Exercise: In the material below, which lines hold the word "axis"? Pick each one out.

*** Block opens ***

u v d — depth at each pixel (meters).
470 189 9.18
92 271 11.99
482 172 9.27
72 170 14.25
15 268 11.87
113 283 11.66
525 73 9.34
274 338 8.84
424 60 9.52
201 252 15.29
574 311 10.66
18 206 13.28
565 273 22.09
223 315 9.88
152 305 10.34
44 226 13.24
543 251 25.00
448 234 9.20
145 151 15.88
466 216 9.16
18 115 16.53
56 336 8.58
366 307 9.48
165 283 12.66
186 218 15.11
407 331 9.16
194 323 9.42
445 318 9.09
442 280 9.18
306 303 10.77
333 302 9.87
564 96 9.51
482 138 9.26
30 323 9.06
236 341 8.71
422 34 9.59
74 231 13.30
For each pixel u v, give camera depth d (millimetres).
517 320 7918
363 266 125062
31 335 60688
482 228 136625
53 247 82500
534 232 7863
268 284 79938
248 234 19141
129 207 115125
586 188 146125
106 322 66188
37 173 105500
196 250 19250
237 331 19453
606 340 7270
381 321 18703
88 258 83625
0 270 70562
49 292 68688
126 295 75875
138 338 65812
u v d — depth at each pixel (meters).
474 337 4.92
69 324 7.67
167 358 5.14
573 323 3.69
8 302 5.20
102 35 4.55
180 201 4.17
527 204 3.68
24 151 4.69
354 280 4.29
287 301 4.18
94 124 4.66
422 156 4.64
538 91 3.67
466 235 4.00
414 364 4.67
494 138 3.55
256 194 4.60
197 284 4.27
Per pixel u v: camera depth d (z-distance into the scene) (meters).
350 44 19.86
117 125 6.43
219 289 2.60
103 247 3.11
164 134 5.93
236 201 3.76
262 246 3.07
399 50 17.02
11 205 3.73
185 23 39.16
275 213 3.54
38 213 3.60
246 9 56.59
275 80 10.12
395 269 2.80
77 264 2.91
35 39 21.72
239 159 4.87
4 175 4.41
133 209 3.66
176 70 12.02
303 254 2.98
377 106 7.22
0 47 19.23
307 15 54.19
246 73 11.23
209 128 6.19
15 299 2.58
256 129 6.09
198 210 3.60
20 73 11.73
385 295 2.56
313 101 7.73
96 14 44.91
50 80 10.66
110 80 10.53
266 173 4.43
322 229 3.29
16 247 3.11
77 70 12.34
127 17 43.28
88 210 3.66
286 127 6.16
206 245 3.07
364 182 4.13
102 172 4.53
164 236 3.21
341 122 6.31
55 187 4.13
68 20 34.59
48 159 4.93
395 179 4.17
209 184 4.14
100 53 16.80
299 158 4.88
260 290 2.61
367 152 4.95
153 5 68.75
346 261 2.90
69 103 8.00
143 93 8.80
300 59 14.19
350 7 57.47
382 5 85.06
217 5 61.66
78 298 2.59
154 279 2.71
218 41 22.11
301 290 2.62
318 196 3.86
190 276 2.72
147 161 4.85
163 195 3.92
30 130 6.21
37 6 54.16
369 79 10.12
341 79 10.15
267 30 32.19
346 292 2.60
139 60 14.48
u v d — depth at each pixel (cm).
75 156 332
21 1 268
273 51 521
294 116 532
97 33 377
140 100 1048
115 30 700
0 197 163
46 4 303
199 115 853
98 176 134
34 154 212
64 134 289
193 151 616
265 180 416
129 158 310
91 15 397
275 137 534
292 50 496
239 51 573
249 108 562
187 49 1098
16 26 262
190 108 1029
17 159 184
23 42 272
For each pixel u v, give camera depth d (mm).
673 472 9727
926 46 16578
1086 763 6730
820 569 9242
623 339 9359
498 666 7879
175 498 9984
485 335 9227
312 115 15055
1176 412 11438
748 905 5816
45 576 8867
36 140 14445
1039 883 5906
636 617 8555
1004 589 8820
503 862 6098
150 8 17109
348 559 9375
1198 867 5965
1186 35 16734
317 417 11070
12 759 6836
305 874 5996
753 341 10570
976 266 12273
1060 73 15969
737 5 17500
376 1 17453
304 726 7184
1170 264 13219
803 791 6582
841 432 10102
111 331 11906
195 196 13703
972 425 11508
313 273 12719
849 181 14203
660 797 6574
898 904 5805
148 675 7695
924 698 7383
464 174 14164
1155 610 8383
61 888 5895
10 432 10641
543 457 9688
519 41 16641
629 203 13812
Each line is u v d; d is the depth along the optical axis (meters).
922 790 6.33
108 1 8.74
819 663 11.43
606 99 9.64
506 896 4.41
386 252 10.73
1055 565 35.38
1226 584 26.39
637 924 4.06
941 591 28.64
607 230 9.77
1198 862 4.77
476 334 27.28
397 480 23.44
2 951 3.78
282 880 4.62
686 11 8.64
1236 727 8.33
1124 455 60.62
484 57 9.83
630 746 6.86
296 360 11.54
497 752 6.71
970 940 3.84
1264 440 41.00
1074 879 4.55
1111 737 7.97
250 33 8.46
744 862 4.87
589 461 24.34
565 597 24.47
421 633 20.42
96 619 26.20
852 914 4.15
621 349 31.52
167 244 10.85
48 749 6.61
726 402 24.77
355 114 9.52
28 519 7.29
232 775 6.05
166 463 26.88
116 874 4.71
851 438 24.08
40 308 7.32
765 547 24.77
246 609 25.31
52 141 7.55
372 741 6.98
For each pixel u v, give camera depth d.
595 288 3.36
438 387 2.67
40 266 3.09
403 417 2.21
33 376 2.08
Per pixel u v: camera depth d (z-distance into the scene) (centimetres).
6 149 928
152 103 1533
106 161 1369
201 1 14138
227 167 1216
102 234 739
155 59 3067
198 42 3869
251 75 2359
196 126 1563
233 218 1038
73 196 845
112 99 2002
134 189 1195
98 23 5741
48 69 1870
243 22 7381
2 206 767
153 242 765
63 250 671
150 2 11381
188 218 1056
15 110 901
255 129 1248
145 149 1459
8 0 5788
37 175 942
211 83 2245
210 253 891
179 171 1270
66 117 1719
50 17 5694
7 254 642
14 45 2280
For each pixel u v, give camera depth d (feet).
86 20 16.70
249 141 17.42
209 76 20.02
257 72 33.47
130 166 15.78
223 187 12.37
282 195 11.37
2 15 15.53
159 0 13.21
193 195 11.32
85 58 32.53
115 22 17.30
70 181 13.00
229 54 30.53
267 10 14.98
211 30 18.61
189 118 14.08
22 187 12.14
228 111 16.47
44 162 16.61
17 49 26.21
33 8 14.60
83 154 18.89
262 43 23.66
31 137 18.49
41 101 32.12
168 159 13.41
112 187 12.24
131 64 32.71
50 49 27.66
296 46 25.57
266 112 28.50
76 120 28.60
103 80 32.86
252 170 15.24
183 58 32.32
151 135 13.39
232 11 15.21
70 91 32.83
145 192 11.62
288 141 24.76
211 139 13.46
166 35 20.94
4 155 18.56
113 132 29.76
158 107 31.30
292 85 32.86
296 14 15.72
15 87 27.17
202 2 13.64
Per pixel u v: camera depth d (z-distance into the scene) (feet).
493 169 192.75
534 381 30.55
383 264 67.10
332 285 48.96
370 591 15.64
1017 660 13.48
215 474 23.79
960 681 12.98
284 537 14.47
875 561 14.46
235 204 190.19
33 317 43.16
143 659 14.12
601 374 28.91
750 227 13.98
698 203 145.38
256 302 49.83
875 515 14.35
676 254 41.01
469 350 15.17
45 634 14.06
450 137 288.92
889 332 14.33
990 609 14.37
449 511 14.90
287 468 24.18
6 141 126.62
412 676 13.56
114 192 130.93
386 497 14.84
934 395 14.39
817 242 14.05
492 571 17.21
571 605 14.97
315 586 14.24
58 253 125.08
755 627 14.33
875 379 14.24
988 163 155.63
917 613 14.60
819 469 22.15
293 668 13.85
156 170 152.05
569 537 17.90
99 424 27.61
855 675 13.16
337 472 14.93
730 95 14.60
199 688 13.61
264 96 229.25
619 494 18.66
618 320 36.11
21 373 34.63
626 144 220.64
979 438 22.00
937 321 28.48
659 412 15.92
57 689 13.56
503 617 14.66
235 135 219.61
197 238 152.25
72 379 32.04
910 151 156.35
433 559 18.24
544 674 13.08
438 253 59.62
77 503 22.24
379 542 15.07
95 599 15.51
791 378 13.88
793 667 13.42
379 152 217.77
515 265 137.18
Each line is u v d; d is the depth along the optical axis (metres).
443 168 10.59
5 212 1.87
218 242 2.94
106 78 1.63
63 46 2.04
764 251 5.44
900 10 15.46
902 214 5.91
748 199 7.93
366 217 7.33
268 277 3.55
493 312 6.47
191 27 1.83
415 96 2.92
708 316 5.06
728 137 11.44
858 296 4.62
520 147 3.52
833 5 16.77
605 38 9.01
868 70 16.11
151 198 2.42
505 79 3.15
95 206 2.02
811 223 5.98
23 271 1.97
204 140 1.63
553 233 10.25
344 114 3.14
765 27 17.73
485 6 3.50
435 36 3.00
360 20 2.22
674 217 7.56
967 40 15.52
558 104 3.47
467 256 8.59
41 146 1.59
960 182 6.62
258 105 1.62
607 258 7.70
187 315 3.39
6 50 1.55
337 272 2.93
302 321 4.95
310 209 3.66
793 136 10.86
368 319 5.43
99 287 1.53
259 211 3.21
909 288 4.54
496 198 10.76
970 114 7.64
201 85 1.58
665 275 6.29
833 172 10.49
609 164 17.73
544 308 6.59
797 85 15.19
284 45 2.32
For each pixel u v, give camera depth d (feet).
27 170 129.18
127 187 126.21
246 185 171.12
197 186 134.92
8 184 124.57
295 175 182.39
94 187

*** Block closes ***

Response area:
Each line is u v d; d is the depth along the optical axis (meters).
Each line is u v d; d is the depth along the optical axis (metres).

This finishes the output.